**REQUIREMENTS**
Reproduce the whole text comparing marine cargo cover with existing car insurance word for word.

**SELECTED EXTRACT**
╭──
Marine Cargo vs Your Existing Car Insurance
A common question: "I already have comprehensive car insurance. Why do I need marine cargo cover?"
Because they cover completely different things. Your existing comprehensive policy explicitly excludes damage during sea transit — read the small print under "Geographic Limits" or "Excluded Activities". The moment your car is loaded onto a vessel, your normal cover stops working.
| Scenario | Comprehensive Auto | Marine Cargo |
|---|---|---|
| Accident while you drive in Klang | ✅ | ❌ |
| Theft from your driveway | ✅ | ❌ |
| Damage during port loading | ❌ | ✅ |
| Damage in vessel transit | ❌ | ✅ |
| Damage during discharge in Kuching | ❌ | ✅ |
| Accident while you drive in Kuching after collection | ✅ | ❌ |
Both are needed. Marine cargo for the transit, comprehensive auto for everyday driving. Rentaka requires your normal auto policy to be valid throughout the shipping period (so the vehicle is insured the moment it drives out of Kuching port), and we add marine cargo on top for the transit window.
╰──
**DATASET ROWS**
╭──
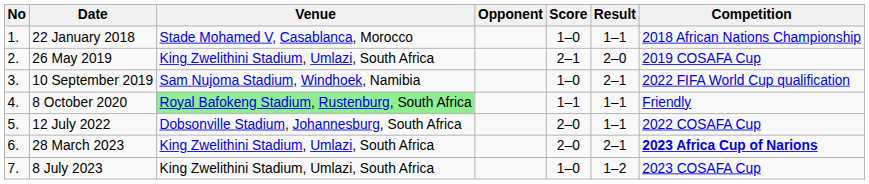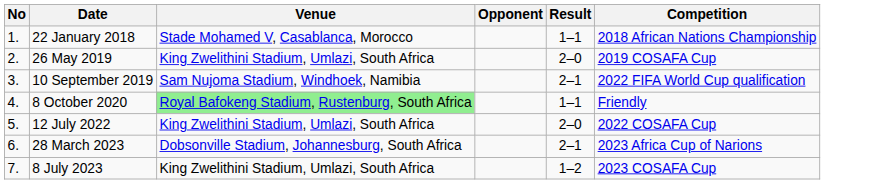- column: Score | 1–0 | 2–1 | 1–0 | 1–1 | 2–0 | 2–0 | 1–0
12 July 2022 | Venue: Dobsonville Stadium, Johannesburg, South Africa -> King Zwelithini Stadium, Umlazi, South Africa
12 July 2022 | Result: 1–1 -> 2–0
28 March 2023 | Venue: King Zwelithini Stadium, Umlazi, South Africa -> Dobsonville Stadium, Johannesburg, South Africa
28 March 2023 | Competition: bold -> normal
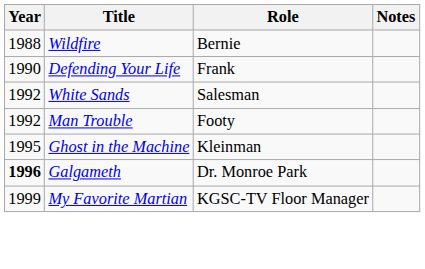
╰──
**COMPLETE RESPONSE**
Marine Cargo vs Your Existing Car Insurance
A common question: "I already have comprehensive car insurance. Why do I need marine cargo cover?"
Because they cover completely different things. Your existing comprehensive policy explicitly excludes damage during sea transit — read the small print under "Geographic Limits" or "Excluded Activities". The moment your car is loaded onto a vessel, your normal cover stops working.
| Scenario | Comprehensive Auto | Marine Cargo |
|---|---|---|
| Accident while you drive in Klang | ✅ | ❌ |
| Theft from your driveway | ✅ | ❌ |
| Damage during port loading | ❌ | ✅ |
| Damage in vessel transit | ❌ | ✅ |
| Damage during discharge in Kuching | ❌ | ✅ |
| Accident while you drive in Kuching after collection | ✅ | ❌ |
Both are needed. Marine cargo for the transit, comprehensive auto for everyday driving. Rentaka requires your normal auto policy to be valid throughout the shipping period (so the vehicle is insured the moment it drives out of Kuching port), and we add marine cargo on top for the transit window.